Task objective — Write out the entries below again, changing each "Дело вкуса" to "Гастрономия" and leaving everything else as it is.
++++ Dataset ++++
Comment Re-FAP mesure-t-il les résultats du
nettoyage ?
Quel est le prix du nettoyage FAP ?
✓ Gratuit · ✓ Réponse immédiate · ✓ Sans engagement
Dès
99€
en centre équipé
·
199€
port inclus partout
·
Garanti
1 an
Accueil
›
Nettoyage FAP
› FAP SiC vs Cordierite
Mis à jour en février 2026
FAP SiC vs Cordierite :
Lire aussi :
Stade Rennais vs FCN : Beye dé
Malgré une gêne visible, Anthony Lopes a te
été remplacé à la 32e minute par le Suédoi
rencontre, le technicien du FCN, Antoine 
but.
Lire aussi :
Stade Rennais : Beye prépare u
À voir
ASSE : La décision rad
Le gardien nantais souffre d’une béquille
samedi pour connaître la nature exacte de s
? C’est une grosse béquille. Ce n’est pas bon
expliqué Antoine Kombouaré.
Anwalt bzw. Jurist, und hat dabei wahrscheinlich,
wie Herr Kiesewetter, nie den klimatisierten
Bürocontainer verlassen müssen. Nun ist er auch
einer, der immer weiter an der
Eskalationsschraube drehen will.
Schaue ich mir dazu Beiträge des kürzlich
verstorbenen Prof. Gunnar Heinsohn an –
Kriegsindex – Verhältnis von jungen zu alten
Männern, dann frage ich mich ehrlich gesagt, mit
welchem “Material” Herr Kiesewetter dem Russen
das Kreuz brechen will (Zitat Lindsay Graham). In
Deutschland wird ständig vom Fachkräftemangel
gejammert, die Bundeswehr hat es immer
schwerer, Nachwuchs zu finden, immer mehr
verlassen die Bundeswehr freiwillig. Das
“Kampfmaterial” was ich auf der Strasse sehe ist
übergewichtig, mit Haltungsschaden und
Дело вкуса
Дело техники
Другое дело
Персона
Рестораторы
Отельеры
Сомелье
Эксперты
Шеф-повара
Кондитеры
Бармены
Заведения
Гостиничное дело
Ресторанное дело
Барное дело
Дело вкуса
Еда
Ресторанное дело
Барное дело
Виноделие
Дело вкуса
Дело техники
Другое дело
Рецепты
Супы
++++
Written solution —
Comment Re-FAP mesure-t-il les résultats du
nettoyage ?
Quel est le prix du nettoyage FAP ?
✓ Gratuit · ✓ Réponse immédiate · ✓ Sans engagement
Dès
99€
en centre équipé
·
199€
port inclus partout
·
Garanti
1 an
Accueil
›
Nettoyage FAP
› FAP SiC vs Cordierite
Mis à jour en février 2026
FAP SiC vs Cordierite :
Lire aussi :
Stade Rennais vs FCN : Beye dé
Malgré une gêne visible, Anthony Lopes a te
été remplacé à la 32e minute par le Suédoi
rencontre, le technicien du FCN, Antoine 
but.
Lire aussi :
Stade Rennais : Beye prépare u
À voir
ASSE : La décision rad
Le gardien nantais souffre d’une béquille
samedi pour connaître la nature exacte de s
? C’est une grosse béquille. Ce n’est pas bon
expliqué Antoine Kombouaré.
Anwalt bzw. Jurist, und hat dabei wahrscheinlich,
wie Herr Kiesewetter, nie den klimatisierten
Bürocontainer verlassen müssen. Nun ist er auch
einer, der immer weiter an der
Eskalationsschraube drehen will.
Schaue ich mir dazu Beiträge des kürzlich
verstorbenen Prof. Gunnar Heinsohn an –
Kriegsindex – Verhältnis von jungen zu alten
Männern, dann frage ich mich ehrlich gesagt, mit
welchem “Material” Herr Kiesewetter dem Russen
das Kreuz brechen will (Zitat Lindsay Graham). In
Deutschland wird ständig vom Fachkräftemangel
gejammert, die Bundeswehr hat es immer
schwerer, Nachwuchs zu finden, immer mehr
verlassen die Bundeswehr freiwillig. Das
“Kampfmaterial” was ich auf der Strasse sehe ist
übergewichtig, mit Haltungsschaden und
Гастрономия
Дело техники
Другое дело
Персона
Рестораторы
Отельеры
Сомелье
Эксперты
Шеф-повара
Кондитеры
Бармены
Заведения
Гостиничное дело
Ресторанное дело
Барное дело
Гастрономия
Еда
Ресторанное дело
Барное дело
Виноделие
Гастрономия
Дело техники
Другое дело
Рецепты
Супы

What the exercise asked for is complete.